Rita Levi Montalcini, dall'alto della sua competenza scientifica e delle sua levatura morale ha sentenziato: «La clonazione animale e quella umana sono due cose ben distinte. La clonazione animale deve essere concessa, mai quella umana». Non è un mistero il favore accordato da Rita Levi Montalcini alla clonazione animale, soprattutto per scopi terapeutici. Eppure, per una volta, ci sentiamo di contraddirla. Non perché non sia comprensibile l'intenzione contenuta nel suo schieramento a favore della clonazione animale terapeutica, ma perché concedere la clonazione animale, finora vietata in Italia, potrebbe comportare tentazioni di ammettere quella umana.
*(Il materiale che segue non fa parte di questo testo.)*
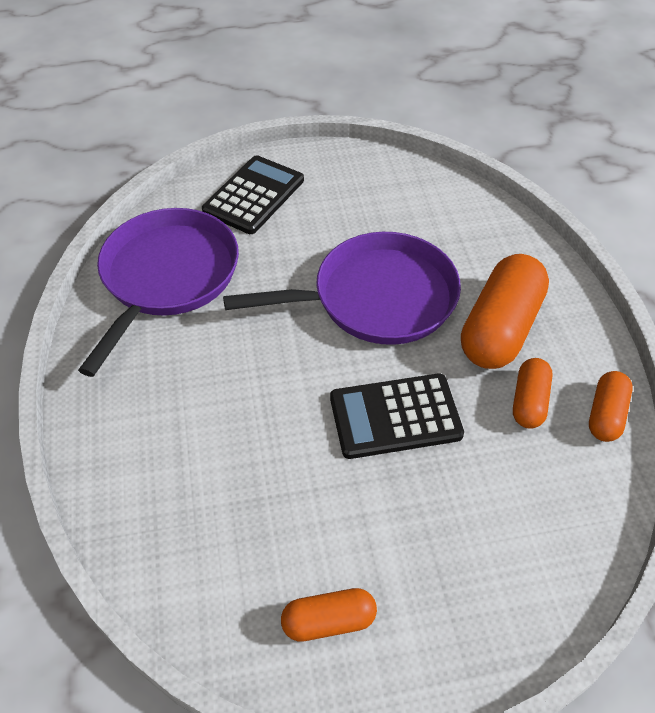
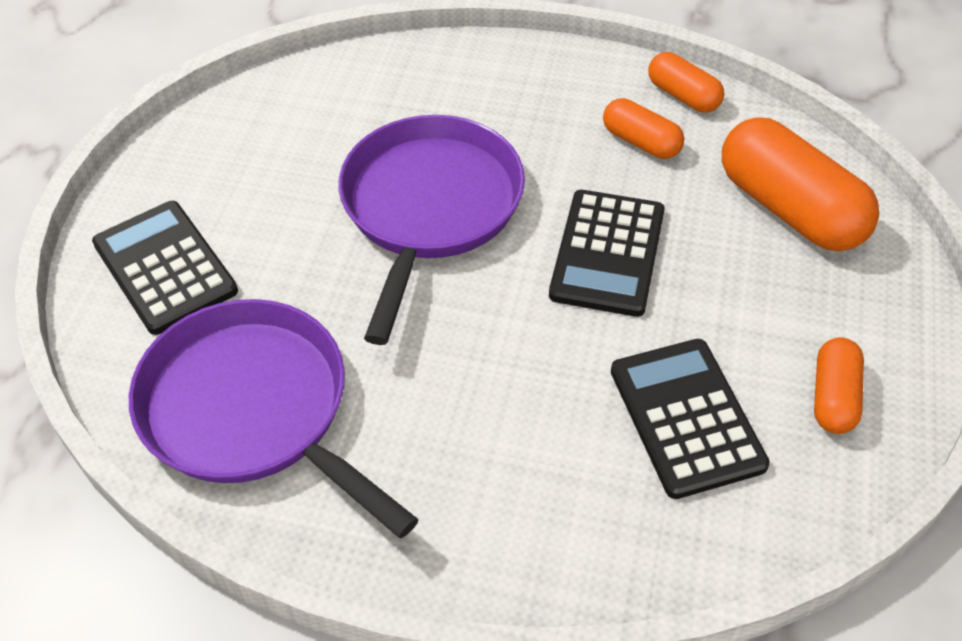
camera: 65 degrees left, 0 degrees up
(261, 516) = (686, 418): none -> black calculator
(500, 328) = (536, 124): orange capsule -> orange capsule (790, 209)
Il ministro della Sanità Gerolamo Sirchia ha consentito da un paio di giorni la clonazione animale, questo è noto. Forse meno noto è che entro l'anno dovrà decidere su quella umana. L'ordinanza che la vieta scade il 31 dicembre 2001. C'è una singolare coincidenza di tempi con l'annuncio di Antinori. "A novembre metteremo in moto la macchina della clonazione umana", aveva detto già qualche mese fa. Il che significa che se il bambino clonato verrà al mondo, questo avverrà l'anno prossimo quando gli orientamenti rispetto alla "convenzione del Consiglio d'Europa per la protezione dei diritti dell'uomo e della dignita' dell'essere umano riguardo
all'applicazione della biologia e della medicina", come è scritto nell'attuale ordinanza di divieto, potrebbero essere cambiati.